The present study investigated the role of neuroinflammation and brain oxidative stress induced by neonatal treatment with lipopolysaccharides (LPS) on the development of autism spectrum disorder (ASD)-like behaviors and disruptive hippocampal neurogenesis in rats by exploring the chemopreventive effects of alpha-glycosyl isoquercitrin (AGIQ) as an antioxidant. AGIQ was dietary administered to dams at 0.25% or 0.5% (w/w) from gestational day 18 until postnatal day (PND) 21 on weaning and then to pups until the adult stage on PND 77. The pups were intraperitoneally injected with LPS (1 mg/kg body weight) on PND 3. At PND 6, LPS alone increased Iba1 and CD68 cell numbers without changing the CD163 cell number and strongly upregulated pro-inflammatory cytokine gene expression (Il1a, Il1b, Il6, Nfkb1, and Tnf) in the hippocampus, and increased brain malondialdehyde levels. At PND 10, pups decreased ultrasonic vocalization (USV), suggesting the induction of pro-inflammatory responses and oxidative stress to trigger communicative deficits. By contrast, LPS alone upregulated Nfe2l2 expression at PND 6, increased Iba1, CD68, and CD163 cell numbers, and upregulated Tgfb1 at PND 21, suggesting anti-inflammatory responses until the weaning period. However, LPS alone disrupted hippocampal neurogenesis at weaning and suppressed social interaction parameters and rate of freezing time at fear acquisition and extinction during the adolescent stage. On PND 77, neuroinflammatory responses had mostly disappeared; however, disruptive neurogenesis and fear memory deficits were sustained. AGIQ ameliorated most changes on acute pro-inflammatory responses and oxidative stress at PND 6, and the effects on USVs at PND 10 and neurogenesis and behavioral parameters throughout the adult stage. These results suggested that neonatal LPS treatment induced acute but transient neuroinflammation, triggering the progressive disruption of hippocampal neurogenesis leading to abnormal behaviors in later life. AGIQ treatment was effective for ameliorating LPS-induced progressive changes by critically suppressing initial pro-inflammatory responses and oxidative stress.

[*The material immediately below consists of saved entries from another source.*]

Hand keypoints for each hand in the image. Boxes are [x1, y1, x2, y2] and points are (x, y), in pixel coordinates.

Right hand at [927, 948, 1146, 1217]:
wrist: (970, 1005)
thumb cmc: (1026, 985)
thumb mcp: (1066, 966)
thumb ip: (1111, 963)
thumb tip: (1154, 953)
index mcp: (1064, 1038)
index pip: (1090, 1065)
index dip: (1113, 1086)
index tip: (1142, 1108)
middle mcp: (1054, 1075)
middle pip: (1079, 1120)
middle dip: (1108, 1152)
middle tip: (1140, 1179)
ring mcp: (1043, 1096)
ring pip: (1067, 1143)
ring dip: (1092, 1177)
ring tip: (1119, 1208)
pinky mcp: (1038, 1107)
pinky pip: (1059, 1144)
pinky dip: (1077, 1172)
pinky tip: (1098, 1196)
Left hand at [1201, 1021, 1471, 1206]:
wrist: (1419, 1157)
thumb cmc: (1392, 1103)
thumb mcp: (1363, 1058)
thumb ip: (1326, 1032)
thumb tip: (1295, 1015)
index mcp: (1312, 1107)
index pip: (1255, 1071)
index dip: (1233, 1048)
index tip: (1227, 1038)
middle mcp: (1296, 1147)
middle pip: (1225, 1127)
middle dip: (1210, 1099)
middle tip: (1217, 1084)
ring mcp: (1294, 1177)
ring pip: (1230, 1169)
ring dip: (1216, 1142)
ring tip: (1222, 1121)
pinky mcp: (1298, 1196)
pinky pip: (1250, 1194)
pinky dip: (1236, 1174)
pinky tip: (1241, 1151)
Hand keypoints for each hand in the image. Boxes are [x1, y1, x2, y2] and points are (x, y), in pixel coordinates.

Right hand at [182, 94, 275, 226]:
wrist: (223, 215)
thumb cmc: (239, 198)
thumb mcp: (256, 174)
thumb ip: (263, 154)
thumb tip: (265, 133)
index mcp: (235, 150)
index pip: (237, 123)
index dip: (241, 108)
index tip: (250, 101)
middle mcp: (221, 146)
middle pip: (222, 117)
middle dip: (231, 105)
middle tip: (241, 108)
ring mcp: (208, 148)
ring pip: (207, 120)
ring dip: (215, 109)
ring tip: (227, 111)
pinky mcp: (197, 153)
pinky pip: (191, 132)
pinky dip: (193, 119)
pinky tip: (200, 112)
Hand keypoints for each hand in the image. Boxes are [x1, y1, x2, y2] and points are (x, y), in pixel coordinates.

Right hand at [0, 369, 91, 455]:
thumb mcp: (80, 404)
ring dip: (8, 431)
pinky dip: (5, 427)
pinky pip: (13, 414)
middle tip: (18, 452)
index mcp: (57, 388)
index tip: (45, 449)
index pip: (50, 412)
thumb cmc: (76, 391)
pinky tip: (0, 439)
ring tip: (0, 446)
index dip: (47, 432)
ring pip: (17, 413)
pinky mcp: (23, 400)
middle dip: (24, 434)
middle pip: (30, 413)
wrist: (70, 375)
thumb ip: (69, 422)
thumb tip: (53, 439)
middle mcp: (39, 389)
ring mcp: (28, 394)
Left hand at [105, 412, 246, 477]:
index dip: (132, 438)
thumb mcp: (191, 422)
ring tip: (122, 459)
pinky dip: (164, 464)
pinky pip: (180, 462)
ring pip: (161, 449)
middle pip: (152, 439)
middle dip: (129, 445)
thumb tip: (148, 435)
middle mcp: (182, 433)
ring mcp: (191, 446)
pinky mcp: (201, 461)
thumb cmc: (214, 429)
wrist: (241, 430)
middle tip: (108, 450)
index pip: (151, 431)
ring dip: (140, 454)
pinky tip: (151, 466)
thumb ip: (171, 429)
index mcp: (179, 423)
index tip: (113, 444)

本研究通过探索抗氧化剂α-糖苷基异槲皮苷 (AGIQ) 的化学预防作用,研究了新生期脂多糖 (LPS) 处理诱导的神经炎症和大脑氧化应激对大鼠自闭症谱系障碍 (ASD) 样行为和海马神经发生的破坏作用。AGIQ 从妊娠第 18 天到断奶后的第 21 天以 0.25%(w/w)或 0.5%(w/w)的剂量添加到饮食中,然后给幼崽喂食至第 77 天成年。幼崽在出生后第 3 天腹膜内注射 LPS(1mg/kg 体重)。在出生后第 6 天,LPS 单独增加了 Iba1 和 CD68 细胞数量,而不改变 CD163 细胞数量,并强烈上调了海马中的促炎细胞因子基因表达(Il1a、Il1b、Il6、Nfkb1 和 Tnf),并增加了脑丙二醛水平。在出生后第 10 天,幼崽减少了超声波发声(USV),表明促炎反应和氧化应激的诱导引发了交流缺陷。相比之下,LPS 单独在出生后第 6 天上调了 Nfe2l2 表达,增加了 Iba1、CD68 和 CD163 细胞数量,并在出生后第 21 天上调了 Tgfb1,表明在断奶期之前存在抗炎反应。然而,LPS 单独在断奶时破坏了海马神经发生,并在青少年期抑制了恐惧获得和消退期间的社交互动参数和冻结时间率。在出生后第 77 天,神经炎症反应大多消失;然而,神经发生和记忆缺陷仍持续存在。AGIQ 改善了出生后第 6 天急性促炎反应和氧化应激的大多数变化,以及出生后第 10 天 USV 的变化,并在整个成年期改善了神经发生和行为参数。这些结果表明,新生期 LPS 处理诱导了急性但短暂的神经炎症,触发了海马神经发生的进行性破坏,导致生命后期出现异常行为。AGIQ 治疗通过严格抑制初始促炎反应和氧化应激,对 LPS 诱导的进行性变化具有治疗作用。